# cash foreign checks



## anoush333m (Jan 18, 2011)

Hello everyone...can someone tell me please if I can cash US checks in Dubai. Should I go to a specific bank like Citibank...thanks for any help.


----------



## Gavtek (Aug 23, 2009)

I'm not sure if it's any help but when I tried to pay a GBP cheque into my AED Emirates NBD account, they told me it would take 3 MONTHS to credit to my account.

Naturally, I scoffed, questioned the gentleman's parentage and left swiftly.


----------



## petrolhead (Jun 27, 2011)

Gavtek said:


> I'm not sure if it's any help but when I tried to pay a GBP cheque into my AED Emirates NBD account, they told me it would take 3 MONTHS to credit to my account.
> 
> Naturally, I scoffed, questioned the gentleman's parentage and left swiftly.
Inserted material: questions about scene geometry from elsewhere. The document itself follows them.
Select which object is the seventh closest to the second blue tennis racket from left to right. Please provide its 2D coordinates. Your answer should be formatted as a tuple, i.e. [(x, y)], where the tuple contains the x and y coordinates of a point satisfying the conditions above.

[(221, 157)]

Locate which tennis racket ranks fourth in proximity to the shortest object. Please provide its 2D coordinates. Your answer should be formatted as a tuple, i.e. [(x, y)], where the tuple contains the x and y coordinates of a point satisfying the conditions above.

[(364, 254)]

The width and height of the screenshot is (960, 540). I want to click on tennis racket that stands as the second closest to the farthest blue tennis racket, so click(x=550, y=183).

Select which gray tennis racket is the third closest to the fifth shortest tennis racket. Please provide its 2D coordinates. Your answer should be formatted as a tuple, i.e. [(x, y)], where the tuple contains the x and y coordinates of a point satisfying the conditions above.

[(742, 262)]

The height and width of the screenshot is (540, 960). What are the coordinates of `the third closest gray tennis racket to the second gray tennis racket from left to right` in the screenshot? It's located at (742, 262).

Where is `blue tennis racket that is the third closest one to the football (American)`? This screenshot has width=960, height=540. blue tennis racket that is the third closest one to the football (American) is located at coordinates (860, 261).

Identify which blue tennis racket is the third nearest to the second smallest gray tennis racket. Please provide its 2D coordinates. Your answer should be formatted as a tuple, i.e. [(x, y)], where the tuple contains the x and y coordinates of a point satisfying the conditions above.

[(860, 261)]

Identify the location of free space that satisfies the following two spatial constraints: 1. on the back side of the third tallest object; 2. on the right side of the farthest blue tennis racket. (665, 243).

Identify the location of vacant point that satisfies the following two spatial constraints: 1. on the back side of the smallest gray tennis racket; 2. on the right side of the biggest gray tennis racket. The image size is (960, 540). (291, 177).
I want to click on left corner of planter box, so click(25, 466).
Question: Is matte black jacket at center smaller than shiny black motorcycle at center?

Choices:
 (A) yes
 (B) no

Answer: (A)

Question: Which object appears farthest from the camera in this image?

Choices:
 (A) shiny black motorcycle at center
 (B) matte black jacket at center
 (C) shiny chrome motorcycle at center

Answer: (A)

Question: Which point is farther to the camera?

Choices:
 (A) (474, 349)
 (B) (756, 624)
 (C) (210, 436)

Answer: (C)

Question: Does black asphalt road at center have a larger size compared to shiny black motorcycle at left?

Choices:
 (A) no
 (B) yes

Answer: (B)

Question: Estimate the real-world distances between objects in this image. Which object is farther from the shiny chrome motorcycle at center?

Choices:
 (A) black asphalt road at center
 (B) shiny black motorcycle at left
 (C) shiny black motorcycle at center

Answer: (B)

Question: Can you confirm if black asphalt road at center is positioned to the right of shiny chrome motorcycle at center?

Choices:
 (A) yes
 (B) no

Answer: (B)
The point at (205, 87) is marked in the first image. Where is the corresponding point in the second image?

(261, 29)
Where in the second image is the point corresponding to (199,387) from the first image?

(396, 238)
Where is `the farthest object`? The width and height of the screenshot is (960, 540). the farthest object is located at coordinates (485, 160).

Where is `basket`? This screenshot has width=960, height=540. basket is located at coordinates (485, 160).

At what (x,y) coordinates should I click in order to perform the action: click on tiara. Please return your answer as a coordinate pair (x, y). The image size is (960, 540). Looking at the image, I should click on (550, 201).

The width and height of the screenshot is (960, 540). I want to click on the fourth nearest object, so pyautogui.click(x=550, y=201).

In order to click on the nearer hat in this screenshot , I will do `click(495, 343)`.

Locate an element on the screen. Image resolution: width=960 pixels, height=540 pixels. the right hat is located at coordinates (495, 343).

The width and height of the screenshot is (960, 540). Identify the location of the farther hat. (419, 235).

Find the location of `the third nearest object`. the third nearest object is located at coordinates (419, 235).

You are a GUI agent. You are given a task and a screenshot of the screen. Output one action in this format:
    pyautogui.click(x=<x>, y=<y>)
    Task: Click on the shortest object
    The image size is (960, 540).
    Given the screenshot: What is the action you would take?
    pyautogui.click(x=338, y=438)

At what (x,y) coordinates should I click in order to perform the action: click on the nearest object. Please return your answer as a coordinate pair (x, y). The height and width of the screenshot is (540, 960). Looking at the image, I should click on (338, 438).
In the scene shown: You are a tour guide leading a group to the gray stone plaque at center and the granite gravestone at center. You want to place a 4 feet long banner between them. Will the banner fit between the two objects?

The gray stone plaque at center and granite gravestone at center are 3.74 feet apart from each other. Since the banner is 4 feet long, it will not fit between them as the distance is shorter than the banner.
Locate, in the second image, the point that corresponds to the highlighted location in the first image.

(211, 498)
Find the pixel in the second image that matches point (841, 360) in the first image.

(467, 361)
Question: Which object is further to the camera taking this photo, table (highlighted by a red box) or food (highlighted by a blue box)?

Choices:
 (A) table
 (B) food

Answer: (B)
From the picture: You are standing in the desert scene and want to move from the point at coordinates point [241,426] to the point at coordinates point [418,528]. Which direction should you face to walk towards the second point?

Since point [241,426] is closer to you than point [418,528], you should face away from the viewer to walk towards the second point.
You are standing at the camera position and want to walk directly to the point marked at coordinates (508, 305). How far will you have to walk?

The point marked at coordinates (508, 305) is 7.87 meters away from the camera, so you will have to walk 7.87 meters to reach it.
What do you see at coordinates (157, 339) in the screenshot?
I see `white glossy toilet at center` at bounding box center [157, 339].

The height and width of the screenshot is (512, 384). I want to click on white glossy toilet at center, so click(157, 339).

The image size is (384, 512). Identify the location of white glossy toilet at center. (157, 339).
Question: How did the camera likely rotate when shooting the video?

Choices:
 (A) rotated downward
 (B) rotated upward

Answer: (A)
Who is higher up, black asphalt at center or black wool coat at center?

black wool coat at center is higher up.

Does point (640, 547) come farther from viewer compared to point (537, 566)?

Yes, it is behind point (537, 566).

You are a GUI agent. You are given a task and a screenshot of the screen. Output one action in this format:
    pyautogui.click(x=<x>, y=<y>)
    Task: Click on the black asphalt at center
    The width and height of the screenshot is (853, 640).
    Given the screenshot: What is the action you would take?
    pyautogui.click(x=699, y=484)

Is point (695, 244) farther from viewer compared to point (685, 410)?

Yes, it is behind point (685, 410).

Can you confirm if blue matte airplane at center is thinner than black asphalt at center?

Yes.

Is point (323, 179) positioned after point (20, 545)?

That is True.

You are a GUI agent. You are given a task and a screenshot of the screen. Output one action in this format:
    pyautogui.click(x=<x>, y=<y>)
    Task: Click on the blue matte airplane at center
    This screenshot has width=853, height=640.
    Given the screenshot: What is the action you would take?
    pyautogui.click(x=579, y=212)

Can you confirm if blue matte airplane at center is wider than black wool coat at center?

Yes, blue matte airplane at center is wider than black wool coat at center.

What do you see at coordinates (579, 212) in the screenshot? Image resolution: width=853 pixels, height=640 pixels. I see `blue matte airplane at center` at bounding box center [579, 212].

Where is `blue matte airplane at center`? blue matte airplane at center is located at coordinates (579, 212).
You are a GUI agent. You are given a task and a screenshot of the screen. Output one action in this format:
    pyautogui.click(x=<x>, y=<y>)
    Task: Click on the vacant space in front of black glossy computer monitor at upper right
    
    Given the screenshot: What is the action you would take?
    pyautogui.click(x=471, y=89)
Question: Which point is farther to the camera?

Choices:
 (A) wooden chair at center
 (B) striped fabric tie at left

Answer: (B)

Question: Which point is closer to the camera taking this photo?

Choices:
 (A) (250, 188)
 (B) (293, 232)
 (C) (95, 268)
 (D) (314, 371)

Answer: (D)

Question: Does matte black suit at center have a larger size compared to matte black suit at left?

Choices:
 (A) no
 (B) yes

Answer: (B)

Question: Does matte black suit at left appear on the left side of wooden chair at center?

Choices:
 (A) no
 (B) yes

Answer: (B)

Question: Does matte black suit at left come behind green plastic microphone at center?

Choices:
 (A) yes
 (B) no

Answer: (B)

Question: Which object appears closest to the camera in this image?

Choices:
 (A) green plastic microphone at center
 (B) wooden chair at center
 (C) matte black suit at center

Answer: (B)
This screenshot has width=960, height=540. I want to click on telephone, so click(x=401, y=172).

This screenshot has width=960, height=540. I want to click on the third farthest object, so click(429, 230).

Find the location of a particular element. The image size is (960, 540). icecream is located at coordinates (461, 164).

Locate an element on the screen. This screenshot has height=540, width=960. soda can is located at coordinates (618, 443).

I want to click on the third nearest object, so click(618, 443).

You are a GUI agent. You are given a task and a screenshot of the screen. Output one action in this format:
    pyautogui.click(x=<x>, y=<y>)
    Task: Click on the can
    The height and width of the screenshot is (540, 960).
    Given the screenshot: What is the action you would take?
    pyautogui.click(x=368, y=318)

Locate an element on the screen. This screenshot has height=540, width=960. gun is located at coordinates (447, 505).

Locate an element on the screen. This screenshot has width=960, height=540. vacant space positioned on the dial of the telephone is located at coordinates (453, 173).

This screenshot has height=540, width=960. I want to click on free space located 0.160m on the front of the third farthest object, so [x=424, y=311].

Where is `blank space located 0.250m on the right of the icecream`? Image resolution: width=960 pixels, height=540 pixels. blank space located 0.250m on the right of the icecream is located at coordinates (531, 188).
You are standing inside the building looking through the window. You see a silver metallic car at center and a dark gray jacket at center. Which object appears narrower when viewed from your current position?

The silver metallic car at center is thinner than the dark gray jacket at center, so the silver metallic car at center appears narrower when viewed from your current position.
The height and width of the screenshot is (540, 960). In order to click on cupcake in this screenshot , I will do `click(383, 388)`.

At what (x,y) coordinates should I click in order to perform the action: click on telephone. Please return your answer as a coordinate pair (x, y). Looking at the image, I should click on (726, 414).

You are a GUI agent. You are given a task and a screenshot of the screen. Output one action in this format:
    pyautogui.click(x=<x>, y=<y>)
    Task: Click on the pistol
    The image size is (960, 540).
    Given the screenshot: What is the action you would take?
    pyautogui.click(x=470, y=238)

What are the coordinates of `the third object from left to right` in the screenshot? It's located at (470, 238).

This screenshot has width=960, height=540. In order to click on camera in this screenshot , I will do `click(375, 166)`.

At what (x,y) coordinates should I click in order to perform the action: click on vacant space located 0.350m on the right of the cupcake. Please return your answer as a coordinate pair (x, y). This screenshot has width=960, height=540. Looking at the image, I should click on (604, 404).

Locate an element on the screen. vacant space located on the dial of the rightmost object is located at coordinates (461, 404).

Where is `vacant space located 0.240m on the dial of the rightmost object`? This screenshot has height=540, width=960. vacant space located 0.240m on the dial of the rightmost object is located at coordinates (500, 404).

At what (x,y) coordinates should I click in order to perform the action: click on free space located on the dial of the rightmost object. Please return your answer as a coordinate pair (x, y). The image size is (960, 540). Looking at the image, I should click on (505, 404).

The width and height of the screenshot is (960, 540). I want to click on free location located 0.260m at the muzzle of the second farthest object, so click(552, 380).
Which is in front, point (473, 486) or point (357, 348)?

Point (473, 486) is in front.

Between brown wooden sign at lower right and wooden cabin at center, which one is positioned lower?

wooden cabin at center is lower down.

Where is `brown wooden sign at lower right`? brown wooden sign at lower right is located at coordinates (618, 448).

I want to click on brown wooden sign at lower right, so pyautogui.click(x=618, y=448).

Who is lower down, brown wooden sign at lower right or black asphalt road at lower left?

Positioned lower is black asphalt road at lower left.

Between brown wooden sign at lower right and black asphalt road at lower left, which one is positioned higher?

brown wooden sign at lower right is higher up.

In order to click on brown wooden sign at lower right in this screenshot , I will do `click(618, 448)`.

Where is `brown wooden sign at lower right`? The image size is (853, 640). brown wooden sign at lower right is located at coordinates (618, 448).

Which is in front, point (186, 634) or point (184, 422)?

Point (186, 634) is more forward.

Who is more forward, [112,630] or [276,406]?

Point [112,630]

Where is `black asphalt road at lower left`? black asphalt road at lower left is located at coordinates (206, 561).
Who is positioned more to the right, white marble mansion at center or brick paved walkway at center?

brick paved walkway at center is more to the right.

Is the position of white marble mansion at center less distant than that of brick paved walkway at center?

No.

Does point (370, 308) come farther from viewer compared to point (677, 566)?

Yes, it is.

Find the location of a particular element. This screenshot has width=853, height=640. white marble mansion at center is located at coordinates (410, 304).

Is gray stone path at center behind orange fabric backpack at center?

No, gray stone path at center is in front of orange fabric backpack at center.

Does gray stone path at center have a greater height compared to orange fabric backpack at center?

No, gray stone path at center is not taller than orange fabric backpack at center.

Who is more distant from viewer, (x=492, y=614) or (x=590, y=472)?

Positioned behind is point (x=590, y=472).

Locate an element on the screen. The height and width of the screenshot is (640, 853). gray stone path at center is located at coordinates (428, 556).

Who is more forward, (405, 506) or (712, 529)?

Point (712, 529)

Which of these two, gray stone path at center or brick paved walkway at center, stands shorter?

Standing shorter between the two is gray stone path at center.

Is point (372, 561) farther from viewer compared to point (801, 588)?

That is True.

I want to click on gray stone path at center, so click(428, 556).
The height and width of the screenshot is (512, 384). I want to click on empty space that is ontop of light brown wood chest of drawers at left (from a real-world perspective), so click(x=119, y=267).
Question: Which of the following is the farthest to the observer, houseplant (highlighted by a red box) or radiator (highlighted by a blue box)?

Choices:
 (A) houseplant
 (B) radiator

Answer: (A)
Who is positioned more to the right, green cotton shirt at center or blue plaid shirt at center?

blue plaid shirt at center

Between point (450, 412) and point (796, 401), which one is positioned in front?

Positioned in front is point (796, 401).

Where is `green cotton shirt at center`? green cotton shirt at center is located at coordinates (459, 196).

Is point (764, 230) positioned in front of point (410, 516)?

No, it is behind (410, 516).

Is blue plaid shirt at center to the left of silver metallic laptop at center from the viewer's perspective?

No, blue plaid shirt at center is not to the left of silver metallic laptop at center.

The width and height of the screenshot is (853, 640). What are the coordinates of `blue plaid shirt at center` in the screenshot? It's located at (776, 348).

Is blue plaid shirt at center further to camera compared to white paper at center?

Takes approximately 21 days for money from my UK account to be transferred to my Mashreq account out here. God knows why


----------



## Lenochka (Apr 19, 2008)

someone is screwing you...this takes max 3 business days !!
Trust me...I work for a bank....and lived in DXB !


----------



## Jynxgirl (Nov 27, 2009)

Better luck just sending it by mail back to the usa if you still have a bank there and have it deposited.


----------



## xchaos777 (Dec 15, 2010)

I have a cool iPhone app for my USA bank. It can take a picture of a US based check and deposit in my account. You just tear the check up after.


----------



## Global Citizen (Mar 1, 2011)

xchaos777 said:


> I have a cool iPhone app for my USA bank. It can take a picture of a US based check and deposit in my account. You just tear the check up after.


which app is this?


----------



## xchaos777 (Dec 15, 2010)

It is from my bank's app. Bank is USAA Federal Savings Bank. No idea if other banks provide the same.


----------